== PASSAGE FOR REVIEW ==
Video: Ordering Supplies through Scientific Virtual Assistants
Over the next several weeks, we’ll be promoting video examples of our scientific virtual assistants in action. This post has a double-feature, showing how scientific voice assistants can order supplies when researchers really need them.
Today’s blog is a short post, but touches on an oft-overlooked aspect of ensuring smooth lab operations: ordering lab supplies.
Nothing - well, maybe not nothing - is more frustrating than building experiments, gowning up for the day’s work, and getting into the lab only to find a crucial reagent is out-of-stock, thus putting your project on hold until it’s back in supply.
A Quartzy blog post highlights an experience that lab managers encounter regularly: “the drive-by ‘where’s my stuff?’” question. Now, lab managers should not be expected to remember every single order, especially if they were not the ones who had placed the order. The more glaring issue is that this question has to be asked at all.
Ruling out COVID-19-induced shortages, inventory is not properly managed mainly due to communication issues when it comes to ordering. For example, a scientist may grab the last DNA test kit from the stock, make a mental note to order more, but by the time they get back to a computer, they have already forgotten it. And this isn’t for any reasons of malice; scientists are focused on their work, and they should be.

== SOURCE DATA ==
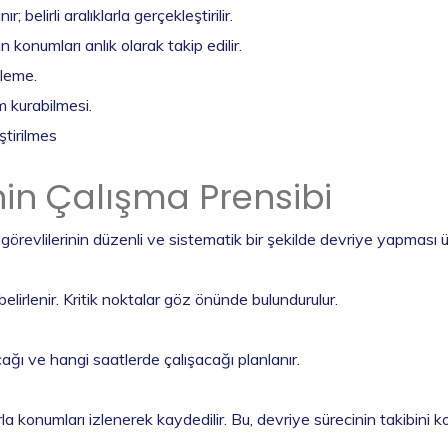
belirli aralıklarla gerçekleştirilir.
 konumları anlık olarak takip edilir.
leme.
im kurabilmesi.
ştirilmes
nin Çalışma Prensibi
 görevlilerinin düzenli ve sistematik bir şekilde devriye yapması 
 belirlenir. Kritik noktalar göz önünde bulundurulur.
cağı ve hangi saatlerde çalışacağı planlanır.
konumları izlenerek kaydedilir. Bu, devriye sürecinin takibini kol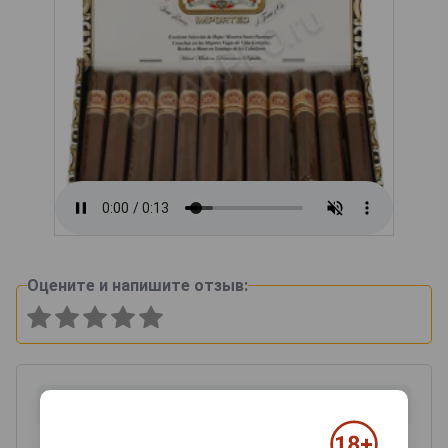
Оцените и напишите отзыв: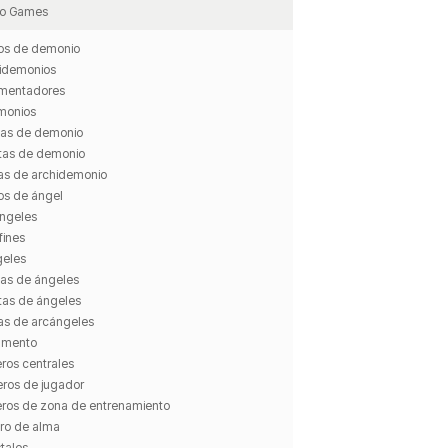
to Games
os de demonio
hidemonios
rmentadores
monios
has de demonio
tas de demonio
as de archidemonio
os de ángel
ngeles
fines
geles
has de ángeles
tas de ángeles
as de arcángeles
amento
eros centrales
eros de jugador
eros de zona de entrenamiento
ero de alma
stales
---
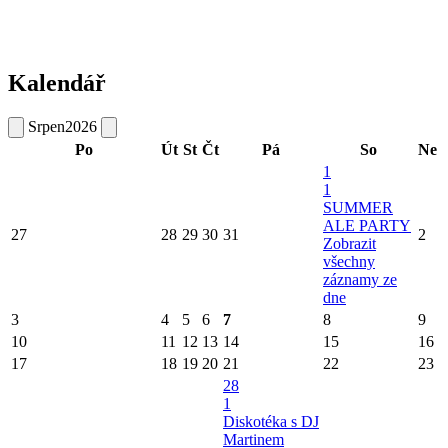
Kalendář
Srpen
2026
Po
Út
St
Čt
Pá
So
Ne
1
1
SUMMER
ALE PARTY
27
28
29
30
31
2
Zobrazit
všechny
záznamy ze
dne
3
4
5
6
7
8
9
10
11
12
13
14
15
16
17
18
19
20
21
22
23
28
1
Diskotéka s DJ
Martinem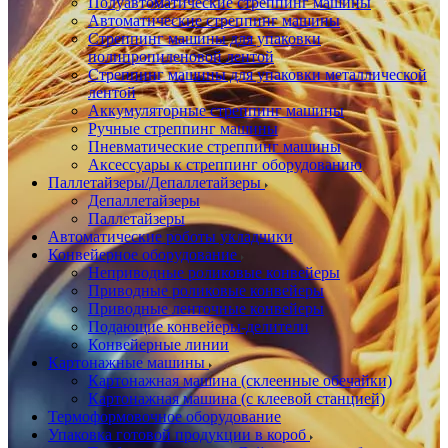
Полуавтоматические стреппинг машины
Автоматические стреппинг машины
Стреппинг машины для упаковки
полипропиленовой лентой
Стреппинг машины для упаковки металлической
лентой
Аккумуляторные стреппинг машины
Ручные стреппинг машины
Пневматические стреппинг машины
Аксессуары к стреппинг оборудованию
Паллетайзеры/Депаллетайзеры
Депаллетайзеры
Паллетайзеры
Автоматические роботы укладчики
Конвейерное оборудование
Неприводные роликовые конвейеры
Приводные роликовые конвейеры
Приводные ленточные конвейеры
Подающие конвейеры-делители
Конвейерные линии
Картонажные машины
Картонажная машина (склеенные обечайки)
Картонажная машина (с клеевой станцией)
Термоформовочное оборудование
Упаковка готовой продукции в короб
...
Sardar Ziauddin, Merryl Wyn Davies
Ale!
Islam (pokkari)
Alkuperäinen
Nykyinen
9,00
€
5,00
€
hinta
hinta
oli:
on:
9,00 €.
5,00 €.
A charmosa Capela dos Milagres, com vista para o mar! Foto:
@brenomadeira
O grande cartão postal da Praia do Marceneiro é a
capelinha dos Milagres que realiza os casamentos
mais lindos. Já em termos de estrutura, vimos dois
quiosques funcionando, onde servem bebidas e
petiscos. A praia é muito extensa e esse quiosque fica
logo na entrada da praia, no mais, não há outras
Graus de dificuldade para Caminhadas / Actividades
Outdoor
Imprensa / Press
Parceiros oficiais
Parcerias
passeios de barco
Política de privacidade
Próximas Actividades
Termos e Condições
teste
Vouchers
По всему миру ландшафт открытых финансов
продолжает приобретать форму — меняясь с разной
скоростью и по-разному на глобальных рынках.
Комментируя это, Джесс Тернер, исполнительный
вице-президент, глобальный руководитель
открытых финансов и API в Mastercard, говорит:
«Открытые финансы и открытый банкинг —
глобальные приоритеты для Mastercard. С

== REQUIREMENT ==
Pick up the blog post on ordering lab supplies through scientific virtual assistants and continue it from its last sentence.

== ANSWER ==
So what if there was a way to make this process easier?
In the below video, you’ll see how a researcher can order supplies with their mobile scientific virtual assistant. This particular video highlights two different ways scientists can place the order: either relaying some basic information about the product through their voice, or using the barcode scanner within the app.
From there, users have the choice of adding the item to a “Shopping Cart” where one person can place the order for the supplies at the end of the day. Alternatively, users can connect their purchasing platform (Quartzy, SAP, Zageno, Stellar Scientific, etc) and have the orders happen automatically.
With on-the-fly ordering enabled, scientists and lab managers can remove one more bump in the road as they seek more efficient lab operations.